The Chiara String Quartet performed Part 2 of its two-part presentation of the Complete String Quartets of Béla Bartók Friday night at Bargemusic, the floating concert hall at Fulton Ferry Landing in Brooklyn. As at the first concert (reviewed here), the quartet performed three Quartets – this time Nos. 1, 3, and 5 – by heart. And as before, cellist Gregory Beaver, violist Jonah Sirota, and violinists Hyeyung Julie Yoon and Rebecca Fischer – seemed to gain a deep communicative advantage from memorization.
In the Chiara’s assured reading, String Quartet No. 1 did not seem a work of a composer first feeling his way in a new format. Beginning with a melancholy hum from the violins, the somber first movement sings in glissandos and daring dissonances. The second movement continues to walk dark corridors but with hasty steps, as if anxious to escape, suspense and excitement growing until suddenly in the third movement (there are no breaks) we’re in a chase scene, maybe in a James Bond movie, a verbatim folk song becoming a sky full of storm clouds and racing to a lightning finish with startling creativity.
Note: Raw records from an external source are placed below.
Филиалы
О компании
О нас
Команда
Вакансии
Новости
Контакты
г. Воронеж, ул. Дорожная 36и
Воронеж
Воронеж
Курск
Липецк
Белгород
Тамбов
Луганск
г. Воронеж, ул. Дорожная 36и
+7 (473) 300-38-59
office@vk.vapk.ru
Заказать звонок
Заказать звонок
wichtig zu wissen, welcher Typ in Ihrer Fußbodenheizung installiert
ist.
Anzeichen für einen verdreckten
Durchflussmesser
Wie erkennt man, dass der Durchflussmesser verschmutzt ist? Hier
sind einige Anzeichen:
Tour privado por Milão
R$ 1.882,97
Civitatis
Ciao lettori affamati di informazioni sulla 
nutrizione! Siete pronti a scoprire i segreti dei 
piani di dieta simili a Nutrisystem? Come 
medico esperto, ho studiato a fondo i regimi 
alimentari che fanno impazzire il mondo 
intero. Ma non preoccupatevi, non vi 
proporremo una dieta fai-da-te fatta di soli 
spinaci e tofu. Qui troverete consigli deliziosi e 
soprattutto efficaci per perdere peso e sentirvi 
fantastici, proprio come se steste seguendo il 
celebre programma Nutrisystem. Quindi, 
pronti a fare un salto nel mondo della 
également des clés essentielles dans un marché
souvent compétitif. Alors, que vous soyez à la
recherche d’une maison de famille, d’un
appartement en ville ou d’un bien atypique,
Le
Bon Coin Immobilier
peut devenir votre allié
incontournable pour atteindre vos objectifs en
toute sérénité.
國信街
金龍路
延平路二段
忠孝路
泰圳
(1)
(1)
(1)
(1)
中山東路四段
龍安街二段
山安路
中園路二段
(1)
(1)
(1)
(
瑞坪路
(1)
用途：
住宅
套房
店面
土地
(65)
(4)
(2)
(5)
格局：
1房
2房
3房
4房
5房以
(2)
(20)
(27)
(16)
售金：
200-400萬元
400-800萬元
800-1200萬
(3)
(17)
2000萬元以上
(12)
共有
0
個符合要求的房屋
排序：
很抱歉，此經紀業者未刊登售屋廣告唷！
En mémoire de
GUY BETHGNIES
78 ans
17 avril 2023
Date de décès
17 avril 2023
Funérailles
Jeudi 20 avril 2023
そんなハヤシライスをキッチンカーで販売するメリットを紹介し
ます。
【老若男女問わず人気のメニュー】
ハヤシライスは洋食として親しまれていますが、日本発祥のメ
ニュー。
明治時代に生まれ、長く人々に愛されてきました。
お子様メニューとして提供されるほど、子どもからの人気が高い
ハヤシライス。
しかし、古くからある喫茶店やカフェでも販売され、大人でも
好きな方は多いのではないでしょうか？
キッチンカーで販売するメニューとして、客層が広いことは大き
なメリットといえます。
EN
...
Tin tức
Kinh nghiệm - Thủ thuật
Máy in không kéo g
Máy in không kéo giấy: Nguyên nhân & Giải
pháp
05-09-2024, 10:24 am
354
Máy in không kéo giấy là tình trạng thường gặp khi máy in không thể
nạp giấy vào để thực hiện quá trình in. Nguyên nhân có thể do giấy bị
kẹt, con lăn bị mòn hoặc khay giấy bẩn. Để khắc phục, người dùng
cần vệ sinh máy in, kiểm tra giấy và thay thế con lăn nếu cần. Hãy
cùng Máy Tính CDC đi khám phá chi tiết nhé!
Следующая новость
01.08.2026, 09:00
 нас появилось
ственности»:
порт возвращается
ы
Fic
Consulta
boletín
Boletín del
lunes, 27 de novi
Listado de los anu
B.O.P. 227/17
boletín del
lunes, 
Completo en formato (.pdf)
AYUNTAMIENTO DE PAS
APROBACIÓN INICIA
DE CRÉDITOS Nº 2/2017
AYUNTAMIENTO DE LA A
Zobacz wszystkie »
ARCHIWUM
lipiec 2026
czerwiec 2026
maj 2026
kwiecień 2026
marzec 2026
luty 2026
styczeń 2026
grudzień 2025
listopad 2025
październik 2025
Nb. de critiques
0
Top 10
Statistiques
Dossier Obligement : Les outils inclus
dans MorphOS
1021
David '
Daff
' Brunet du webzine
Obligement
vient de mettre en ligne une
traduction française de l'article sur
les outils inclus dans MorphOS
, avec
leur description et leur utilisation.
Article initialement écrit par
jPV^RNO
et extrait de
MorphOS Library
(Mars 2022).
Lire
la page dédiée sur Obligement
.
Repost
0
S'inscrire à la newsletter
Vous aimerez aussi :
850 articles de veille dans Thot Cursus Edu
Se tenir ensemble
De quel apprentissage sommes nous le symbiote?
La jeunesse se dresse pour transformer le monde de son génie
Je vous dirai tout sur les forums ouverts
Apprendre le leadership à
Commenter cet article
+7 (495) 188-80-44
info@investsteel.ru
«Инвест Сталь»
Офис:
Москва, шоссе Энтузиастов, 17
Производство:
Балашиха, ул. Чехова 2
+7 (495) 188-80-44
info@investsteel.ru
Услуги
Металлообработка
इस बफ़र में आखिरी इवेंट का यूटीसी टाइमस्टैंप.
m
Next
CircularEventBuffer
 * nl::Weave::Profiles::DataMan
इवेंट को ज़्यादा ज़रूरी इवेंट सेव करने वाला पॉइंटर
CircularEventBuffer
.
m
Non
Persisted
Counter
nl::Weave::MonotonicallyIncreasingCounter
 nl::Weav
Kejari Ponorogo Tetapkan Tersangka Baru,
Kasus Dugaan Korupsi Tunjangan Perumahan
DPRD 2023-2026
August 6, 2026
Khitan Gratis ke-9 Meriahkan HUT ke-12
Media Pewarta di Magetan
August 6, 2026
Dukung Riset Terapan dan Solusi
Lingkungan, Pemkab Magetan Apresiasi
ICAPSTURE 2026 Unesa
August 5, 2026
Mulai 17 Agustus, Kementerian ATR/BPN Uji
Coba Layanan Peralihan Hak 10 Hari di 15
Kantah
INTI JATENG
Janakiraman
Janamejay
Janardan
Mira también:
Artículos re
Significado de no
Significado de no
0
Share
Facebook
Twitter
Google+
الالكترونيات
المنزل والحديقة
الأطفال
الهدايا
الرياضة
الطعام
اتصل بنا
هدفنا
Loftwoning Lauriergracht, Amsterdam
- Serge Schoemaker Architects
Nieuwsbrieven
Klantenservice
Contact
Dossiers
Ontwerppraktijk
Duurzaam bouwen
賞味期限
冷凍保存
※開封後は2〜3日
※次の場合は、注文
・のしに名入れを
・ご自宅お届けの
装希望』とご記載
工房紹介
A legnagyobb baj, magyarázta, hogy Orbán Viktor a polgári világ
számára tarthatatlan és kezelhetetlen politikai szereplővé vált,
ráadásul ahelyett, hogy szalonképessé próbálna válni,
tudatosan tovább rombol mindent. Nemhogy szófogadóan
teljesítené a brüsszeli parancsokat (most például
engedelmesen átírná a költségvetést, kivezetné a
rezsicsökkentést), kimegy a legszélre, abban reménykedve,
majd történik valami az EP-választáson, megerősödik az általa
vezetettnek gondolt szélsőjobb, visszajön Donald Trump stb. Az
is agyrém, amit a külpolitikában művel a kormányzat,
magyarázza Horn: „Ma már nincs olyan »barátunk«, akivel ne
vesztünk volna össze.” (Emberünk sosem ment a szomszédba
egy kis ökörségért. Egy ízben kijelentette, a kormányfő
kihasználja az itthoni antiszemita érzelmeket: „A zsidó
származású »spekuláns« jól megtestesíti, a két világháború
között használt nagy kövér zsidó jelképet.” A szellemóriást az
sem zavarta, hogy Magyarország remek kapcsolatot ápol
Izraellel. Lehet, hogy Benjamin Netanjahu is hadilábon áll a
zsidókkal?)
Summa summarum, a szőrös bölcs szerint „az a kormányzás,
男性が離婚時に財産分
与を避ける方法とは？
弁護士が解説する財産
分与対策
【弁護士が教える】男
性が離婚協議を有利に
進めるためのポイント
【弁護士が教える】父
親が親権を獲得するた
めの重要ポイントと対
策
Beaver pointed out that by 1927 when Bartók wrote String Quartet No. 3, his absorption of folk music had brought him to the point of “writing entirely original music that sounds like folk music.” The second movement “Allegro” contains a prime example of original folk/dance music, with surprising rhythmic variety. The third and final movement accelerates into a cauldron of percussive harmonies with an ending that sneaks up on you.
Bartók began building his five-movement Quartet No. 5 from mere two-note motives and brief chromatic runs, with much more complexity in the rhythms than in the notes (half a century before heavy metal and progressive rock did similar things). The slow second movement placed its own two-note phrases amid gentle trills before resolving into decisive chords, first minor and then major, through which three string players together sounded uncannily like a pipe organ under keening melodies from the first violin. Echoing the whole piece’s arc structure, this beautiful movement dies away with a return of two-note phrases and trills.
The Scherzo that followed couldn’t have been more of a contrast, with coruscating mobs of noise giving way to a stately dance quickly devolving into more noise. But, though “scherzo” means “joke,” it’s in the titanic fifth and final movement that Bartók plays his biggest joke, a straightforward major-key moment amid cascades of sound and countless whipping sixteenth notes all in complex rhythms. How in the world, I asked myself, did they memorize this movement? The brain boggles.
Memorization aside, the Chiara Quartet’s bravado and enthusiasm for Bartók’s six string quartets as demonstrated by their sensitivity and dedicated energy in these two concerts have made a superb case not only for the works’ intrinsic worth but for their relevance as emblems of 20th century music “getting it right” – of how one highly idiosyncratic composer made a lasting statement by creating a challenging and thought-provoking style rooted in the music of “the folk.” It brings to mind the old saw, attributed to various famous people but ever true: “It’s all folk music. Ever seen a horse play music?”